= Iman Humaydan Younes =

Lebanese writer (born 1956)

Iman Humaydan (born 1956) is a Lebanese writer, researcher and creative writing professor at Saint-Denis Paris 8 University in France. She was born in the Mount Lebanon governorate in 1956. She studied sociology and Anthropology at the American University in Beirut. Between 2002 and 2006, she conducted a profound research on the Families of the Disappeared persons during the Lebanese civil war. Her research was titled " Neither Here Nor There.. Families of the Disappeared in Lebanon", and was the first in kind in the Arab World. She has published four novels:
- B as in Beirut (translated by Max Weiss)
- Wild Mulberries (translated by Michelle Hartman)
- Other Lives (translated by Michelle Hartman, 2014 ISBN 978-1566569620)
- “The Weight of Paradise" (translated by Michelle Hartman, 2016)

Humaydan's novels were translated into English (Interlink Books USA), into French (Verticales, France), and into German (Lenos verlag): some of her work came out in Dutch, Italian, Armenian and Georgian.
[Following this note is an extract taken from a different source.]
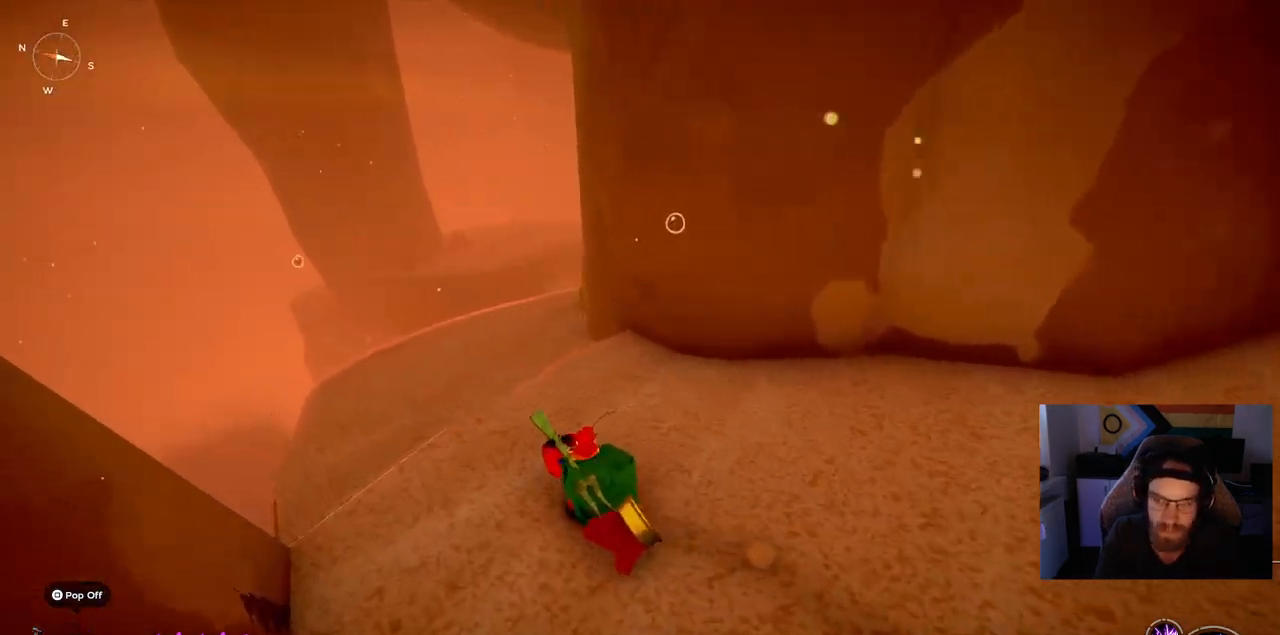
{"buttons": ["CIRCLE"], "left_stick": "right", "right_stick": "center", "events": [[183, "left_stick", "right"], [400, "CIRCLE", "down"]]}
In 2011, and in 2014, she participated in the International Writing Program's Fall Residency at the University of Iowa in Iowa City, IA.
In her work, both literary and academic, Humaydan is concerned with memories of war, and lives of women. In 2016, her fourth novel Weight of Paradise was awarded Katara Prize.

Iman Humaydan is a co founder of Pen Lebanon and its current president. She is also a board member in Pen International.